Quarles claimed in a statement on Friday that the report provided “no evidence” for its conclusions.

In 2018, Congress rolled back rules put in place following the Wall Street crash a decade earlier, easing burdens on mid-sized banks so they would lend more freely. The rollback was thoroughly bipartisan, with strong support from Senate Democrats led by Sen. Mark Warner (D-Va.). Experts warned at the time that the decision would increase the risk of bank failures, but most lawmakers said the risks were worth it. Powell and Quarles backed the changes.

The new law exempted financial institutions with less than $250 billion in assets from “enhanced prudential standards,” such as certain stress tests simulating what would happen if the bank faced a run on deposits. (The previous threshold had been $50 billion.)

The law also said regulators could maintain tighter scrutiny on smaller banks if they thought they needed to, an approach the Fed described as “tailoring” regulations on a case-by-case basis. That’s why Kennedy and other members of the Banking Committee have blamed the Fed for dropping the ball.

Barr’s investigation suggests tailoring didn’t work.

“Although the stated intention of these policy changes was to improve the effectiveness of supervision, the changes also led to slower action by supervisory staff and a reluctance to escalate issues,” the report reads.

If it weren’t for the new law and subsequent regulations, according to the report, Silicon Valley Bank “would have been subject to enhanced liquidity risk management requirements, full standardized liquidity requirements… enhanced capital requirements, company-run stress testing, supervisory stress testing at an earlier date, and tailored resolution planning requirements.”
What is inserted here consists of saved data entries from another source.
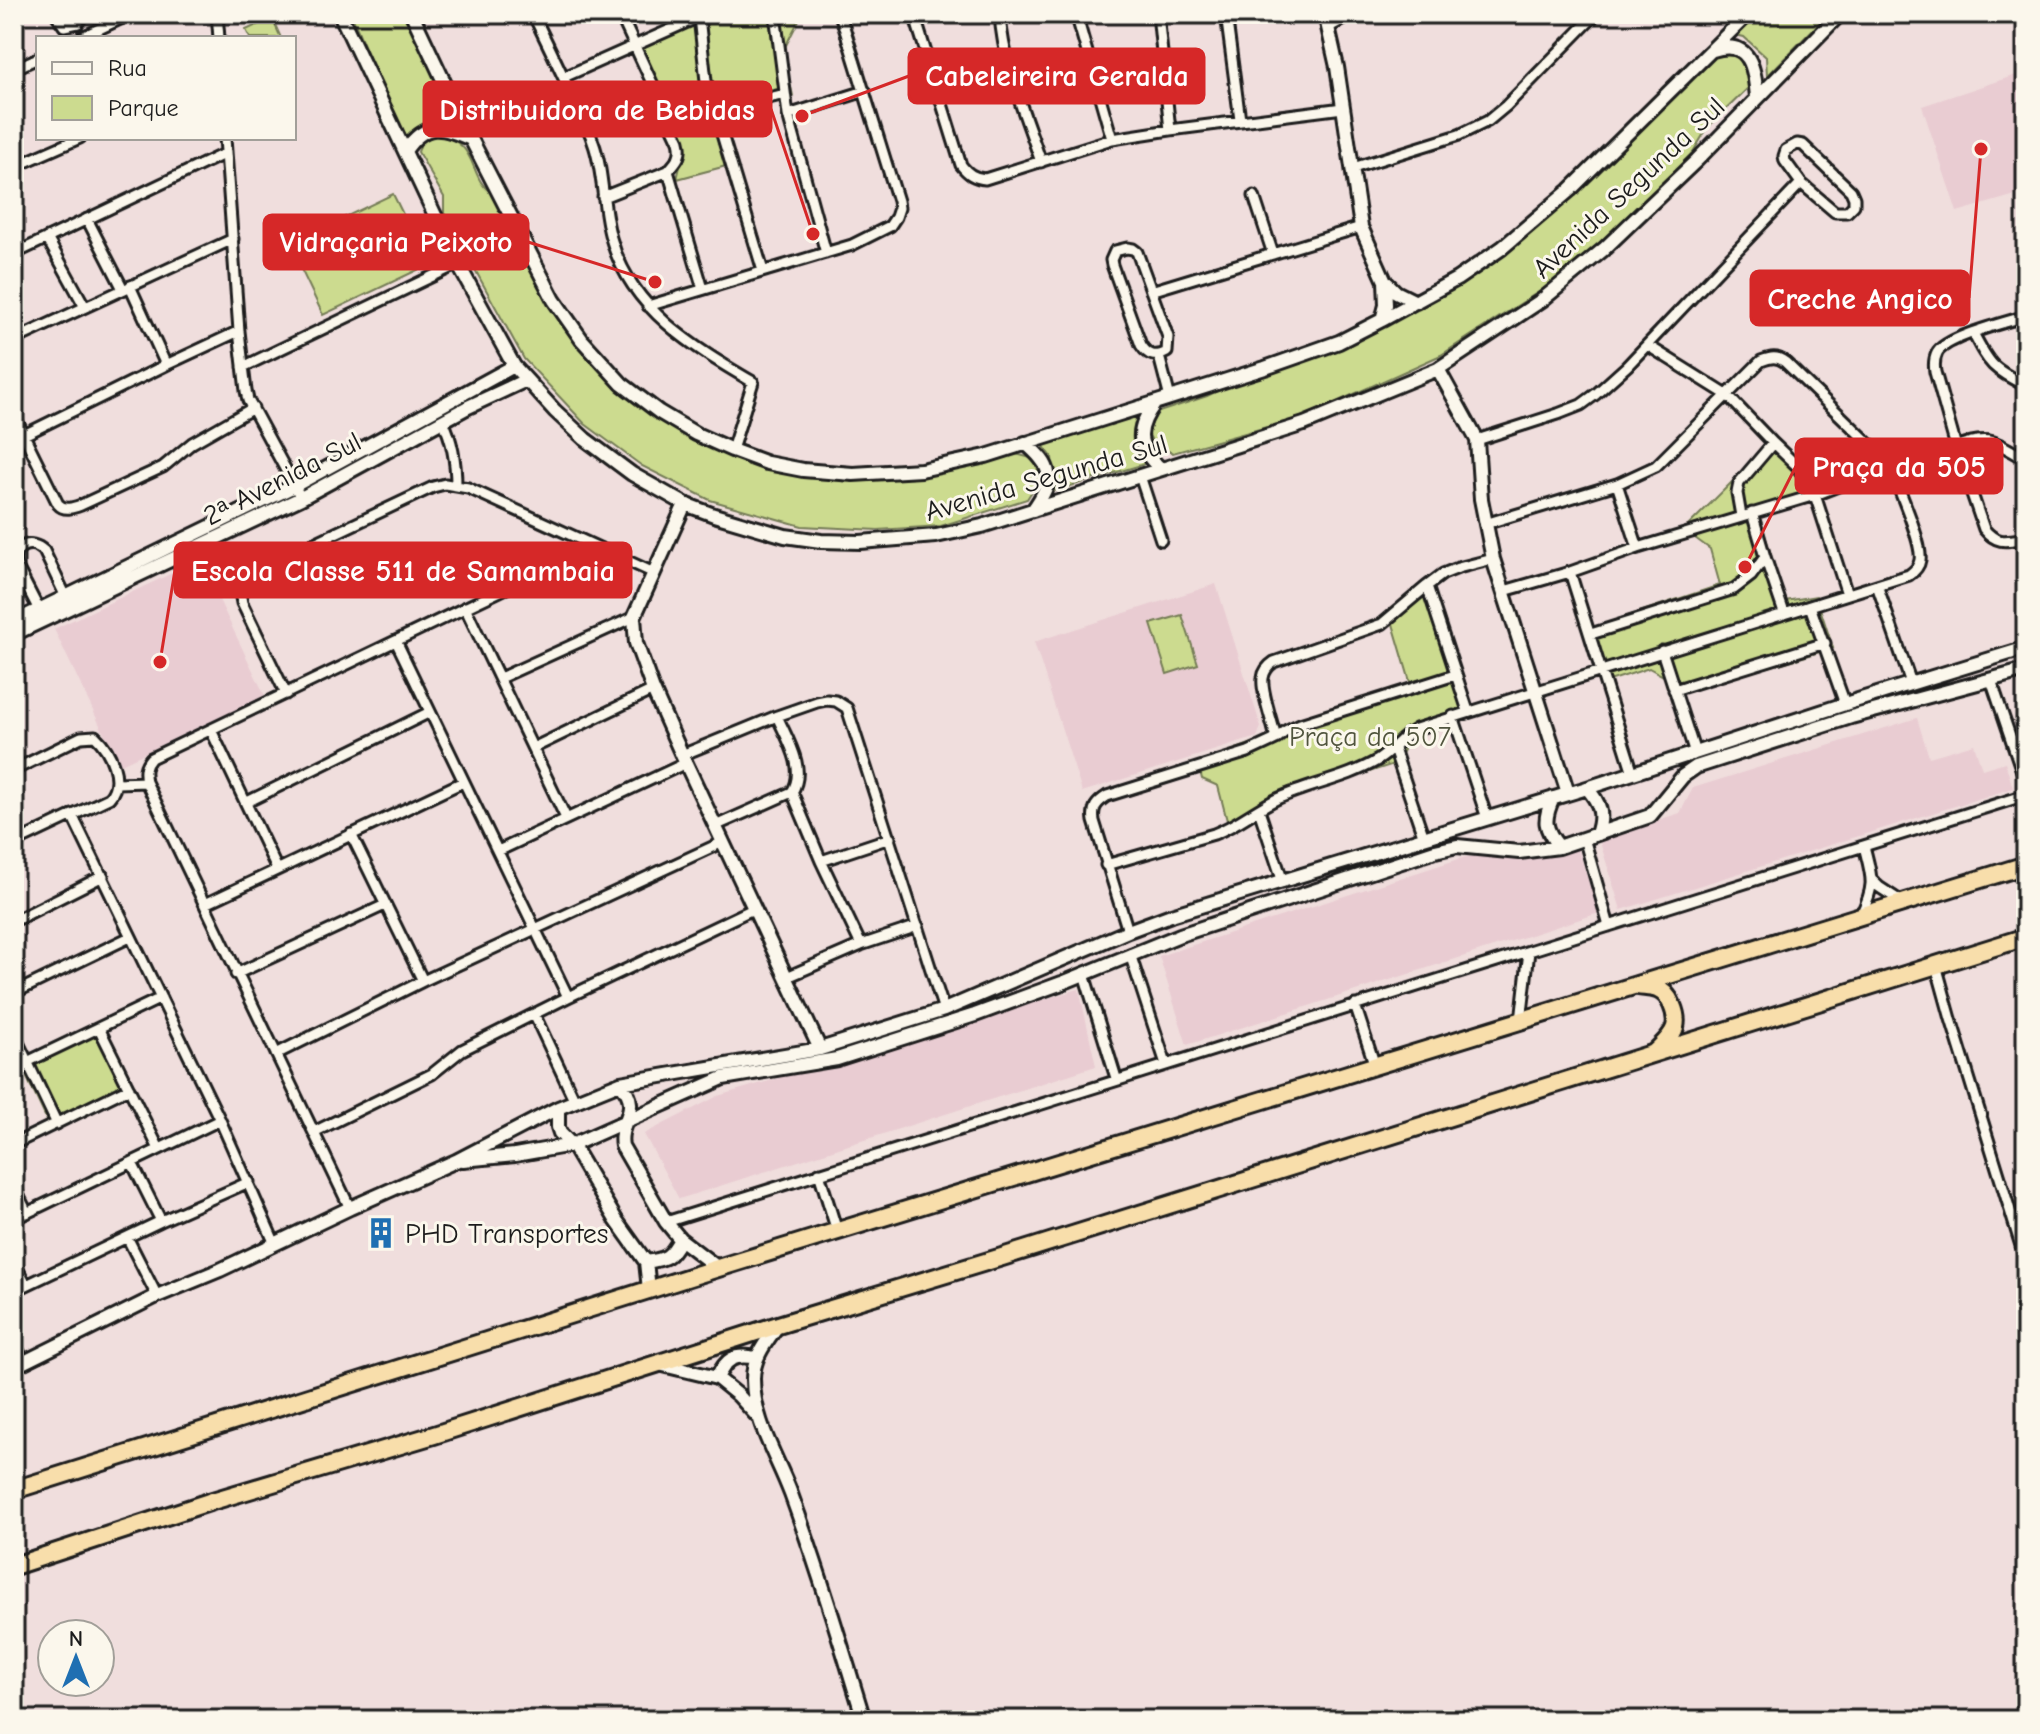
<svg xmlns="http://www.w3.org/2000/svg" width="2040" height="1734" font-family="'Comic Neue',sans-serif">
<rect width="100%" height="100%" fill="#f0dedd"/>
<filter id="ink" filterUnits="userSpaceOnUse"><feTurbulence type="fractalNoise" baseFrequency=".0125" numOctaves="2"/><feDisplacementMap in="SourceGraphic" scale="16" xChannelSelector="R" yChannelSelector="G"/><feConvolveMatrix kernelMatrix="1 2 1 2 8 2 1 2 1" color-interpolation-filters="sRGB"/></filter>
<g filter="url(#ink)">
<path fill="#e9ccd2" d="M2019,74L2026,98V192L1957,212L1922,106Z
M200,560L265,696L119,765L54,629Z
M1216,584L1261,727L1257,737L1082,792L1034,642Z
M1917,718L1929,757L1974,744L1982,769L2005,762L2013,788L1621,910L1599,839L1680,813L1693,788Z
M1578,849L1599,913L1187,1045L1159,956L1465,857Z
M1079,989L1096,1066L679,1199L644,1134L718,1096Z"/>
<path fill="#ccdb8f" stroke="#747c56" stroke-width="2" d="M351,14H406L457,124C433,120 421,120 403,139Z
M686,14H802L783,51L793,96L733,114L719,132L730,165L677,179L684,150L682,137L640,45L686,25Z
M1752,14H1828L1767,76L1766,57L1744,37L1731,34Z
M272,18L281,38H250L246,30Z
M1727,51C1748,60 1747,67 1748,88L1708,127L1693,152L1631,217L1554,282L1441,355L1303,417L1173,453L1154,445L1148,433L1156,413L1207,396L1242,379L1372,332L1468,278L1712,56Z
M433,135C482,139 466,180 494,194L581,346L628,397L713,449L762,468L812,477L881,480L943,473L1016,454L1031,458L1039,467L1041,477L1027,499L941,526L878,530L802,526L710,500L642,466L585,424L524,359L444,213V197L418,152L422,140Z
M393,194L428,265L323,315L289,244Z
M1138,413C1130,435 1129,446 1148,463L1044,494L1054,481L1052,457L1041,443Z
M1775,439C1794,456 1814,471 1818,498L1759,515L1785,601L1816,596L1833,648L1670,696L1665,677L1649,668L1600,684L1583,631L1720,585L1710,549L1684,530Z
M1431,584L1471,714L1412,735L1397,763L1283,800L1230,832L1218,786L1202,779L1198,763L1411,685L1391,617Z
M1182,615L1198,664L1167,674L1151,624Z
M103,1026L134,1091L51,1129L20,1063Z"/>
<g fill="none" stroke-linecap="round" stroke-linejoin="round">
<defs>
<path id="street" d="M56,14L64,26L78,23L83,14
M217,14L219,38
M533,14C547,43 562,73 575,103C581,115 589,128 593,142C604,171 602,207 611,238C630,309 693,347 753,382L732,450
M620,14L679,141C683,155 677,161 668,171L703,289
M775,14L788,115L826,253
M914,14L961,165C968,174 974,178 985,179L1112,139L1170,130L1343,108
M1000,14C1003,65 1025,114 1041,162
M1076,14L1112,139
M1158,14L1170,130
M1226,14L1240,120
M699,17L706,81L763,271
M1329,27L1353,14
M80,38L131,14
M14,69L38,58
M564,77L699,17L698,14
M935,83L1008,60
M715,111L785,94
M788,115L865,91
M225,138L239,331L246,391L248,400L301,498
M1797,144L1803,145L1851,191L1854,198V205L1847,212H1835L1801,183L1785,161L1784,156L1786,150Z
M14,167L80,138
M1353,168L1459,135L1488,121L1506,106L1596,14
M1254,196L1273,254
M603,197L668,171
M87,219L123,289
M47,238L85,307
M1127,248L1133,249L1137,252L1168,337L1167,352C1155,358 1148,356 1141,345L1112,265L1111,260L1115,251Z
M14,254L226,153
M130,286L166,365
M1151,291L1361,227
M648,306L852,245L890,226L896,217L899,208L898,201L840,14
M2026,316C2007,322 1945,337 1937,353C1934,359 1934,366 1935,372L1956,447L1984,529C1997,545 2007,541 2026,538
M1973,333C1990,366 1992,368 2026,386
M14,340L233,239
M1647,345L1727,395L1773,443L1739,483L1737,493L1741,516
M1159,356L1170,398
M243,367L458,264
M14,415L58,504C64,511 73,508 81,505L163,467L192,443L253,408
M443,421C453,442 456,462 456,485
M24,435L166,365L239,331
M1477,440L1558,414L1581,405L1596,394L1627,366L1801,183
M1773,443L1797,466L1815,495L1847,594
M1956,447C1990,433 1996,443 2026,459
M1140,476L1161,540
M1617,484L1638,548
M1765,557L1784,613
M1570,572L1633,773
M1877,585L1911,683
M1427,586L1468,711
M1504,591L1570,572L1638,548L1815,495L1890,466
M1810,606L1845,704
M465,607L566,818
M39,610L16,565C12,546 31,538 44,551L66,597
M1591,634L1734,589L1751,576L1765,557L1752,513
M396,641L568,997
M1662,651L1695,753
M500,678L634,617
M1991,680L2026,783
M1674,690L1825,643
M286,694L242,603C239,590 241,584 249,574L433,487L445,484L468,488L654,573
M1453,716L1487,818
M211,730L277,869
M1276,739L1287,730L1300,724L1455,675
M533,748L653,690
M1394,749L1424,838
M682,755L777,716L817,702L827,700L836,701L847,708L944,1010
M14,770L81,737L95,736C110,750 125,781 109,798L14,843
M117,783L146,782
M792,792L821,861L861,945
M247,802L430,712
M1259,810L1283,882
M72,815L220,1120L275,1244
M715,826L792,792C807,769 787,739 777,716
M351,834L423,981
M1584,838L1609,926
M498,851L686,763
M821,861L890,838
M1106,865L1214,834C1238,825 1257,808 1279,798C1311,784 1348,778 1378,760C1393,751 1401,737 1416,729L1909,575C1915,571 1919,567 1920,560C1923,542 1897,486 1890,466L1883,457L1785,362C1777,356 1771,357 1761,361L1656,466L1617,484L1485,524
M1873,881L1879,887L1902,902
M205,904L463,782
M1861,915C1876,884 1872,878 1864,846
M14,921L103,876
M1128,931L1094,821C1092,808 1096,803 1107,796L1248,752L1276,739C1273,723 1261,692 1263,678C1264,670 1268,666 1274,662L1382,624L1427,586L1443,574L1458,568L1493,559
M1130,954L1166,1064
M1936,965L1951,1019L2026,1262
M236,974L385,905
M1084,974L1116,1078
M787,977L861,945L918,926
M14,993L130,937
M1355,1005L1375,1066
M534,1014L575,1101
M1521,1021L1529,951
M99,1028L159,1149
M14,1034L57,1124
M276,1054L423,981L723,842
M27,1062L161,998
M314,1132L432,1074L462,1050L568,997L753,909
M14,1144L129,1088
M132,1163L161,1221
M819,1173L837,1231
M14,1186L27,1213
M350,1208L146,782C144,772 144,766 151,758L594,546
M14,1219L220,1120
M666,1222C1119,1077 1573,938 2026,795
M128,1239L157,1296
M14,1262L26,1285
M14,1291L161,1221L249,1182
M14,1342L24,1362"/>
<path id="secondary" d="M340,14L458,264L514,366L555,411L585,439L632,474L685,504L714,515L785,536L821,541L860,542L936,536L982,526L1304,424L1438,369L1542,300L1604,249L1697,160L1840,14
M412,14L471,139L554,300L582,340L622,384L659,412L696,434L732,450L767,463L803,470L853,474L921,470L986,456L1265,368L1339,342L1382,320L1457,279L1502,248L1570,190L1748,14
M1325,14L1337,67L1361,227L1385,281L1386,305L1382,320
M1713,50C1751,38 1755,70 1757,98
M405,151C425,121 442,126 471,139
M1385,281L1396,292L1416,302
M1438,369L1477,440L1481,499L1493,559L1568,793
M1155,403C1135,430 1136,447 1161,469
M1025,443C1054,467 1055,479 1033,510
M685,504L634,617L636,643L653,690L682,755L820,1049
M14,622L294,486L514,366
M14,634L301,498L468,407L526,380
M1587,788C1600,803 1604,814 1597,834
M1553,798C1543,820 1544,828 1559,847
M620,1083C644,1109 617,1121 622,1146L666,1222L680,1239L718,1268
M558,1108V1127L560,1133L572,1145L616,1220L646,1262L649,1289
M463,1160L515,1155L572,1145L723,1078L837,1059L975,1015L1062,983L1180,935L1435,851L1457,846L1519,852L1559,847L1650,816L1683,776L1696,767L1851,717L2026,670
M646,1262C666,1259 670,1258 680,1239
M778,1325C766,1342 753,1357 753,1379C753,1421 777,1456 791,1494C818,1568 841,1644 864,1720
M659,1364L717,1378L738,1395L758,1417
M14,1367L157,1296L220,1270L350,1208L456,1161L558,1108L620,1083L820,1049L944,1010L1128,931L1171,915L1587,788L1845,704L2026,648
M717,1378C726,1359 734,1353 756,1358"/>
<path id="highway" d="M1638,986C1644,987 1651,987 1657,989C1670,993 1678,1015 1675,1027C1672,1037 1662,1045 1655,1052
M14,1490L718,1268L2026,865
M14,1566L209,1502L434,1435L778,1325L1002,1257L2026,937"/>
</defs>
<use href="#street" stroke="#1c1c1c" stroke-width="15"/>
<use href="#secondary" stroke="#1c1c1c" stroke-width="18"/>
<use href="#highway" stroke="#1c1c1c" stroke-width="22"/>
<use href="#street" stroke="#fbf7ec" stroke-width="9"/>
<use href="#secondary" stroke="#fbf7ec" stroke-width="12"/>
<use href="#highway" stroke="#f8deab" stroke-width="16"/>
</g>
</g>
<defs>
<symbol id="building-bare" viewBox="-9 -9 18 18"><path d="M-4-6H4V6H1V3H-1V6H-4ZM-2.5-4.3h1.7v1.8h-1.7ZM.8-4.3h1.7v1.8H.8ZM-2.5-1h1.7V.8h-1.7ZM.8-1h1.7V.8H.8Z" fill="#1f6fb2" stroke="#fbf7ec" stroke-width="2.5" paint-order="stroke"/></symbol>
</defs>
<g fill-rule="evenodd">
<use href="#building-bare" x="359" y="1211" width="44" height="44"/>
</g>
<g text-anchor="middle" stroke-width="6" stroke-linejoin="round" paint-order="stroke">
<g font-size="28" fill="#1c1c1c" stroke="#fbf7ec">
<text transform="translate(1628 187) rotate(-43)" y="10">Avenida Segunda Sul</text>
<text transform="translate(1046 477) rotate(-16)" y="10">Avenida Segunda Sul</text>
<text transform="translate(282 478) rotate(-27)" y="10">2ᵃ Avenida Sul</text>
</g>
<g font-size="28" fill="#51553e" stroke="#fbf7ec">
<text x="1370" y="746">Praça da 507</text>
</g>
<g font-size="28" fill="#1c1c1c" stroke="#fbf7ec" text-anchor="start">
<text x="405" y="1243">PHD Transportes</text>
</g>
</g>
<path fill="none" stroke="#d62828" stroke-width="3" d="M802 116L909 76M813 234L771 109M655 282L528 242M1981 149L1969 298M1745 567L1796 466M160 662L175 570"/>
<g fill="#d62828" stroke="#fbf7ec" stroke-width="3">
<circle cx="802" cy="116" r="8"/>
<circle cx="813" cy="234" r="8"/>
<circle cx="655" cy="282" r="8"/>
<circle cx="1981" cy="149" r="8"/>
<circle cx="1745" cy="567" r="8"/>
<circle cx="160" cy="662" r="8"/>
</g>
<g fill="#d62828" stroke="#d62828" stroke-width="3">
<rect x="909" y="49" width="295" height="54" rx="8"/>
<rect x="424" y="82" width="347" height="54" rx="8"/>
<rect x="264" y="215" width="264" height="54" rx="8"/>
<rect x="1751" y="271" width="218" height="54" rx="8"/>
<rect x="1796" y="439" width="206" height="54" rx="8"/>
<rect x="175" y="543" width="456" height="54" rx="8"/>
</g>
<g font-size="30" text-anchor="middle" font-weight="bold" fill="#fff">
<text x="1057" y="86">Cabeleireira Geralda</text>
<text x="597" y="120">Distribuidora de Bebidas</text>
<text x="396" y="252">Vidraçaria Peixoto</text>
<text x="1860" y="309">Creche Angico</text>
<text x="1899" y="477">Praça da 505</text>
<text x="403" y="581">Escola Classe 511 de Samambaia</text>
</g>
<rect width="2040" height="1734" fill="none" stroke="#fbf7ec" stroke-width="48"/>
<rect x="24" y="24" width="1992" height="1686" fill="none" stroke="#1c1c1c" stroke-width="3" filter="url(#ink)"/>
<rect x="36" y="36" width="260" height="104" fill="#fbf7ec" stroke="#a29f99" stroke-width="2"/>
<rect x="52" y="62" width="40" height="12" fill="#fbf7ec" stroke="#a29f99" stroke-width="2"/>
<text x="108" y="76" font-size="24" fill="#1c1c1c">Rua</text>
<rect x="52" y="96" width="40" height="24" fill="#ccdb8f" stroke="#a29f99" stroke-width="2"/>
<text x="108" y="116" font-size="24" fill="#1c1c1c">Parque</text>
<g transform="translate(76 1658)"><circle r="38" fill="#fbf7ec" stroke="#a29f99" stroke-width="2"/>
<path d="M0-6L14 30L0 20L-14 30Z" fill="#1f6fb2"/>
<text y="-12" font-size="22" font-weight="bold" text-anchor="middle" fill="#1c1c1c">N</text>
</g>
</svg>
The report also highlighted a culture among supervisory staff, fostered by Quarles, to take it easy on banks.

“In the interviews for this report, staff repeatedly mentioned changes in expectations and practices, including pressure to reduce burden on firms, meet a higher burden of proof for a supervisory conclusion, and demonstrate due process when considering supervisory actions,” the report reads. “There was no formal or specific policy that required this, but staff felt a shift in culture and expectations from internal discussions and observed behavior that changed how supervision was executed.”

Sen. Elizabeth Warren (D-Mass.), the foremost critic in Congress of the 2018 law, said on Twitter that the investigation “identifies how the 2018 law that weakened our bank rules and the Fed’s ‘tailoring’ in response were major contributors to SVB’s failure.”

“The Federal Reserve’s report is an unflinching assessment of Silicon Valley Bank’s implosion, demanding the Fed immediately adopt stricter bank oversight and Congress swiftly strengthen bank regulations to prevent another crisis,” Warren said.

Senate Banking Committee chairman Sherrod Brown (D-Ohio), for his part, said bank executives “must testify” before his committee.